Le chef de service poursuit la visite à l’étage, chacun sa chambre, une salle de jeux pour les plus jeunes, Ewen Noblanc ouvre la porte sur le bureau des éducateurs, une pièce qu’ils ont voulue juste à côté des chambres, tout en étant ouvert sur l’extérieur pour garder un œil sur les allers-et-venues…
Ici l’association peut accueillir 8 enfants à partir de 6 ans jusque 18 ans, placés sur décision de justice. C’est le département d’Ille-et-Vilaine, en charge de l’aide sociale à l’enfance, qui confie ses mineurs à l’Arass, l’association qui gère ce foyer. « Dès le départ, on travaille la sortie et le retour au domicile parental, au cas par cas », explique le chef de service. Mais ces enfants et adolescents restent ici deux ans en moyenne, selon les statistiques de l’association.
"Mon rôle, une présence éducative et des repères fixes pour les enfants"

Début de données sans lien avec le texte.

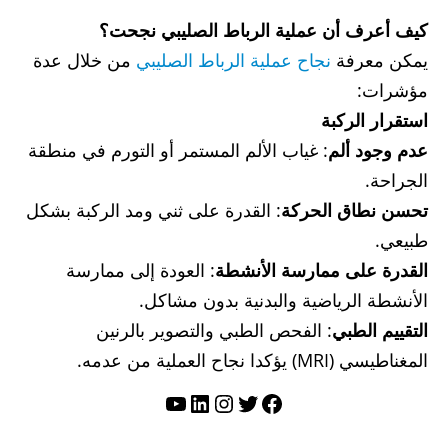
كيف أعرف أن عملية الرباط الصليبي نجحت؟
يمكن معرفة
نجاح عملية الرباط الصليبي
من خلال عدة
مؤشرات:
استقرار الركبة
عدم وجود ألم
: غياب الألم المستمر أو التورم في منطقة
الجراحة.
تحسن نطاق الحركة
: القدرة على ثني ومد الركبة بشكل
طبيعي.
القدرة على ممارسة الأنشطة
: العودة إلى ممارسة
الأنشطة الرياضية والبدنية بدون مشاكل.
التقييم الطبي
: الفحص الطبي والتصوير بالرنين
المغناطيسي (MRI) يؤكدا نجاح العملية من عدمه.
تويتر
فيسبوك
لينكد إن
إنستجرام
يوتيوب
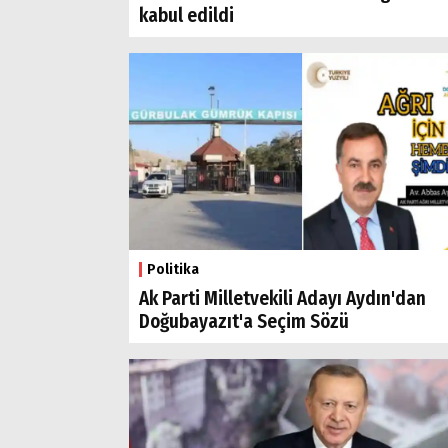
kabul edildi
Politika
Ak Parti Milletvekili Adayı Aydın'dan
Doğubayazıt'a Seçim Sözü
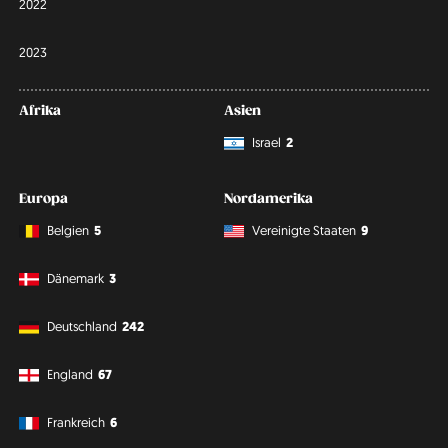
2022
2023
Afrika
Asien
Israel
2
Europa
Nordamerika
Belgien
5
Vereinigte Staaten
9
Dänemark
3
Deutschland
242
England
67
Frankreich
6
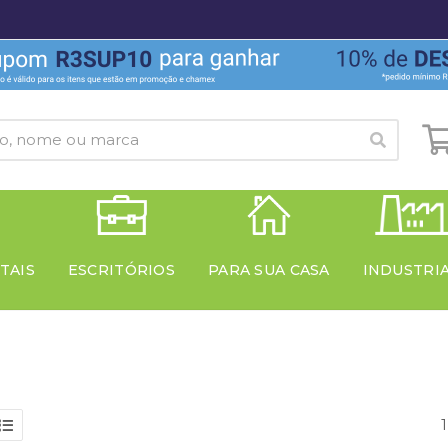
TAIS
ESCRITÓRIOS
PARA SUA CASA
INDUSTRI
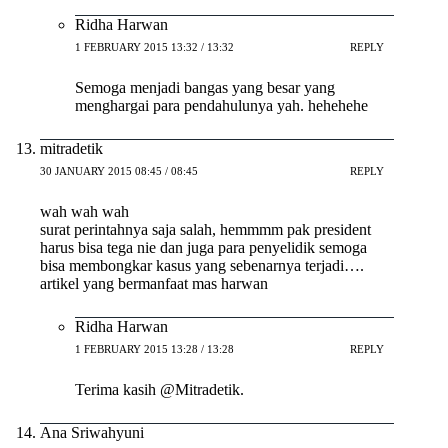
Ridha Harwan
1 FEBRUARY 2015 13:32 / 13:32
REPLY
Semoga menjadi bangas yang besar yang
menghargai para pendahulunya yah. hehehehe
mitradetik
30 JANUARY 2015 08:45 / 08:45
REPLY
wah wah wah
surat perintahnya saja salah, hemmmm pak president
harus bisa tega nie dan juga para penyelidik semoga
bisa membongkar kasus yang sebenarnya terjadi….
artikel yang bermanfaat mas harwan
Ridha Harwan
1 FEBRUARY 2015 13:28 / 13:28
REPLY
Terima kasih @Mitradetik.
Ana Sriwahyuni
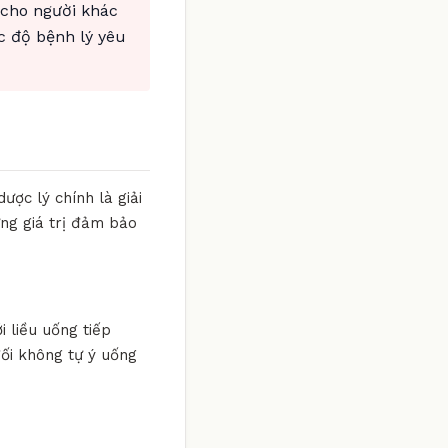
 cho người khác
c độ bệnh lý yêu
ược lý chính là giải
ững giá trị đảm bảo
i liều uống tiếp
đối không tự ý uống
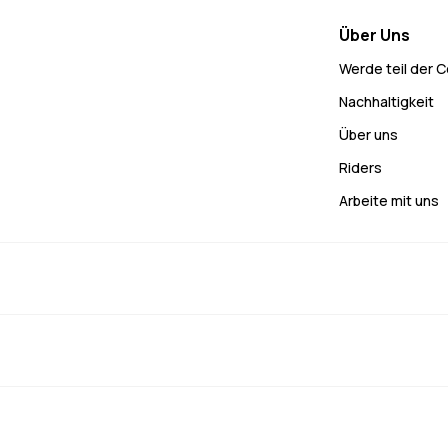
Über Uns
Werde teil der 
Nachhaltigkeit
Über uns
Riders
Arbeite mit uns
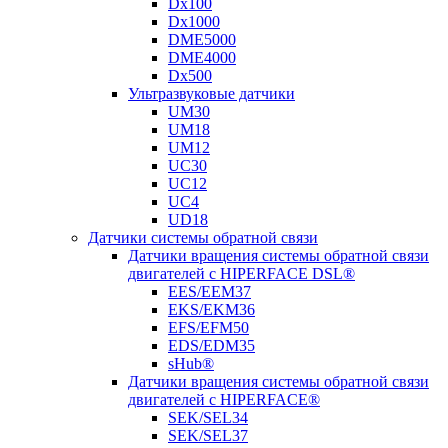
Dx100
Dx1000
DME5000
DME4000
Dx500
Ультразвуковые датчики
UM30
UM18
UM12
UC30
UC12
UC4
UD18
Датчики системы обратной связи
Датчики вращения системы обратной связи
двигателей с HIPERFACE DSL®
EES/EEM37
EKS/EKM36
EFS/EFM50
EDS/EDM35
sHub®
Датчики вращения системы обратной связи
двигателей с HIPERFACE®
SEK/SEL34
SEK/SEL37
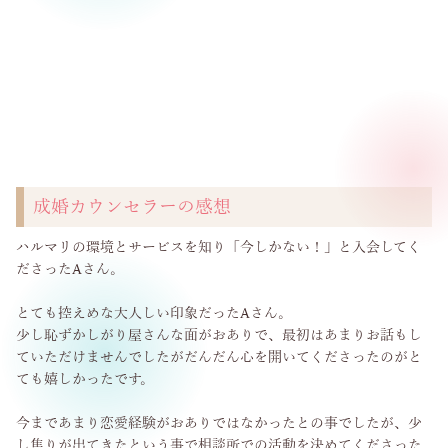
成婚カウンセラーの感想
ハルマリの環境とサービスを知り「今しかない！」と入会してく
ださったAさん。
とても控えめな大人しい印象だったAさん。
少し恥ずかしがり屋さんな面がおありで、最初はあまりお話もし
ていただけませんでしたがだんだん心を開いてくださったのがと
ても嬉しかったです。
今まであまり恋愛経験がおありではなかったとの事でしたが、少
し焦りが出てきたという事で相談所での活動を決めてくださった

Ce jour-là, Félix a pris son service à 16h, et va rester jusque 23h… le jeune homme de 29 ans a d’abord commencé à travailler dans les métiers liés au bâtiment, avant de passer le concours d’éducateur spécialisé, attiré par le « côté social ». « Ici mon rôle c’est du travail au quotidien, assurer une présence éducative et des repères fixes pour les enfants ». Selon ses horaires, cela passe par le réveil le matin, la préparation avant d’aller à l’école, un accompagnement à un rendez-vous médical…
Ce qu’il aime dans ce métier ? « C’est très diversifié et c’est très dynamique » dit-il en souriant « on réfléchit beaucoup pour proposer les réponses éducatives les plus adaptées aux enfants, on a des enfants qui ont des profils assez particuliers, on essaye de faire en sorte qu’ils grandissent bien. » Le jeune Nantais est en CDI depuis 1 an et demi « moi je m’en sors parce que je n’ai pas d’enfant à charge, je vis seul… c’est un métier de passion mais c’est pas pour autant que ça ne doit pas suivre derrière du côté des salaires.»

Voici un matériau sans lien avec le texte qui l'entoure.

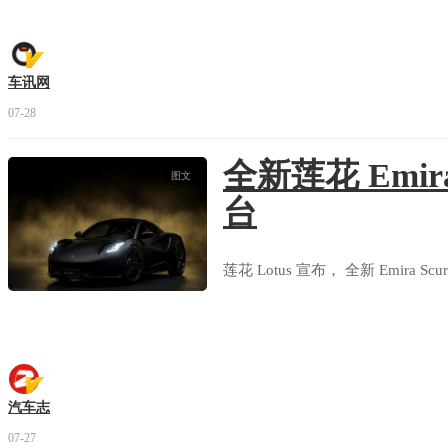
车讯网
07-28
全新莲花 Emira
图文
台
莲花 Lotus 宣布， 全新 Emira S
汽车志
07-27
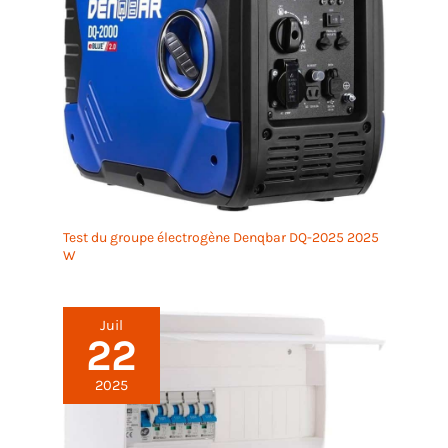
Test du groupe électrogène Denqbar DQ-2025 2025
W
Juil
22
2025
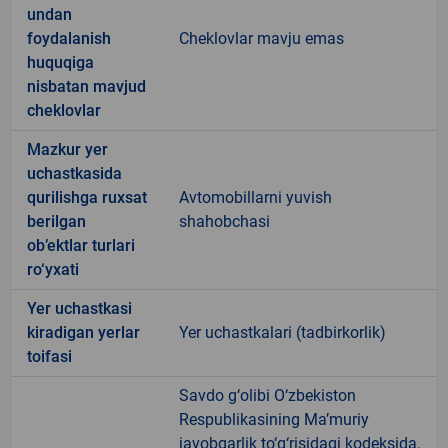
undan
foydalanish
Cheklovlar mavju emas
huquqiga
nisbatan mavjud
cheklovlar
Mazkur yer
uchastkasida
qurilishga ruxsat
Avtomobillarni yuvish
berilgan
shahobchasi
ob’ektlar turlari
ro‘yxati
Yer uchastkasi
kiradigan yerlar
Yer uchastkalari (tadbirkorlik)
toifasi
Savdo g‘olibi O‘zbekiston
Respublikasining Ma’muriy
javobgarlik to‘g‘risidagi kodeksida,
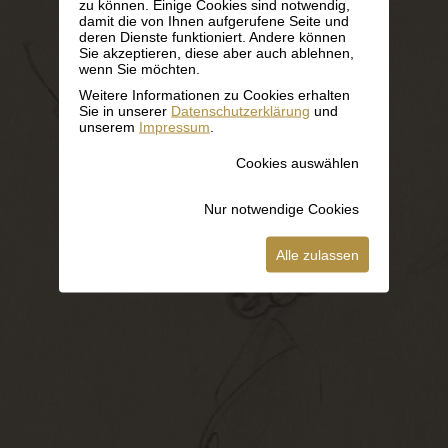
zu können. Einige Cookies sind notwendig,
damit die von Ihnen aufgerufene Seite und
deren Dienste funktioniert. Andere können
Sie akzeptieren, diese aber auch ablehnen,
wenn Sie möchten.
Weitere Informationen zu Cookies erhalten
Sie in unserer
Datenschutzerklärung
und
unserem
Impressum
.
Cookies auswählen
Nur notwendige Cookies
Alle zulassen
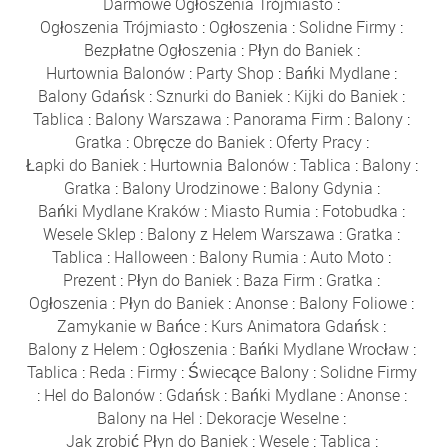
Darmowe Ogłoszenia Trójmiasto
:
Ogłoszenia Trójmiasto
:
Ogłoszenia
:
Solidne Firmy
:
Bezpłatne Ogłoszenia
:
Płyn do Baniek
:
Hurtownia Balonów
:
Party Shop
:
Bańki Mydlane
:
Balony Gdańsk
:
Sznurki do Baniek
:
Kijki do Baniek
:
Tablica
:
Balony Warszawa
:
Panorama Firm
:
Balony
:
Gratka
:
Obręcze do Baniek
:
Oferty Pracy
:
Łapki do Baniek
:
Hurtownia Balonów
:
Tablica
:
Balony
:
Gratka
:
Balony Urodzinowe
:
Balony Gdynia
:
Bańki Mydlane Kraków
:
Miasto Rumia
:
Fotobudka
:
Wesele Sklep
:
Balony z Helem Warszawa
:
Gratka
:
Tablica
:
Halloween
:
Balony Rumia
:
Auto Moto
:
Prezent
:
Płyn do Baniek
:
Baza Firm
:
Gratka
:
Ogłoszenia
:
Płyn do Baniek
:
Anonse
:
Balony Foliowe
:
Zamykanie w Bańce
:
Kurs Animatora Gdańsk
:
Balony z Helem
:
Ogłoszenia
:
Bańki Mydlane Wrocław
:
Tablica
:
Reda
:
Firmy
:
Świecące Balony
:
Solidne Firmy
:
Hel do Balonów
:
Gdańsk
:
Bańki Mydlane
:
Anonse
:
Balony na Hel
:
Dekoracje Weselne
:
Jak zrobić Płyn do Baniek
:
Wesele
:
Tablica
:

Des salaires « misérables »
« Le foyer est ouvert en permanence, on travaille toute l’année, week-end et jours fériés », rappelle Malika El Ali, secrétaire du CSE et élue Force Ouvrière, et doyenne de l’équipe. Surveillante de nuit, elle prend le relais des éducateurs à 22h15, et assure une veille active jusqu’à 7h le lendemain. Elle aussi a choisi ce métier par vocation « pour prendre soin, s’occuper des autres, on travaille en relation avec les enfants et pour les enfants. »

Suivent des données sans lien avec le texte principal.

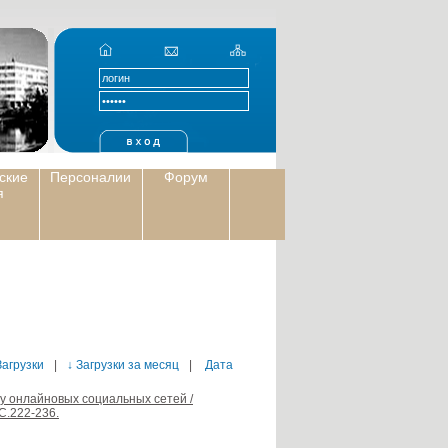
ские
Персоналии
Форум
я
Загрузки
|
↓ Загрузки за месяц
|
Дата
зу онлайновых социальных сетей /
С.222-236.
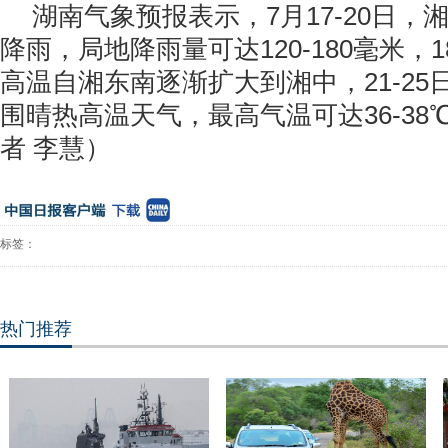
湖南气象预报表示，7月17-20日，
降雨，局地降雨量可达120-180毫米，1
高温自湘东南逐渐扩大到湘中，21-2
围晴热高温天气，最高气温可达36-38
者 李慧）
标签：
热门推荐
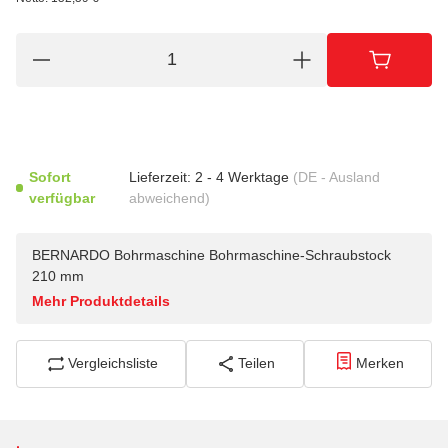
Sofort
Lieferzeit:
2 - 4 Werktage
(DE - Ausland
verfügbar
abweichend)
BERNARDO Bohrmaschine Bohrmaschine-Schraubstock
210 mm
Mehr Produktdetails
Vergleichsliste
Teilen
Merken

Mais Malika explique « après plus de 10 ans d’ancienneté, je ne suis même pas à 1 500 euros net par mois » Il y a eu une avancée salariale de 183 euros nets mensuels accordée pour les salariés qui prennent soin des autres dans le public, et nous… on est des exclus, on est déçu et en colère. On demande la même égalité de traitement entre les salariés du public et du privé.
Crise des "vocations"
Une revendication partagée par son employeur, Emmanuel Panis. L’ARASS, l’association qu’il dirige, emploie 400 salariés dans les départements d’Ille et Vilaine, du Morbihan, et des Côtes d’Armor. Lui témoigne de ses difficultés à recruter de jeunes éducateurs spécialisés, qui acceptent de travailler en horaires décalés, tôt le matin et tard le soir, les week-ends et jours fériés, pour un 1er salaire à 1300 euros net, après une formation à bac+3.
« La crise est très grave. Si demain après-demain on n’a pas de professionnels pour s’occuper des enfants on ne peut plus faire notre activité, on ne peut pas les laisser tout seul, il est urgent d’agir. C’est un problème national, on a besoin que l’Etat fasse un geste », ajoute le délégué régional de la CNAPE (fédération des associations de protection de l’enfance).
Une centaine de postes est à pourvoir en Bretagne dans le secteur de la protection de l’enfance.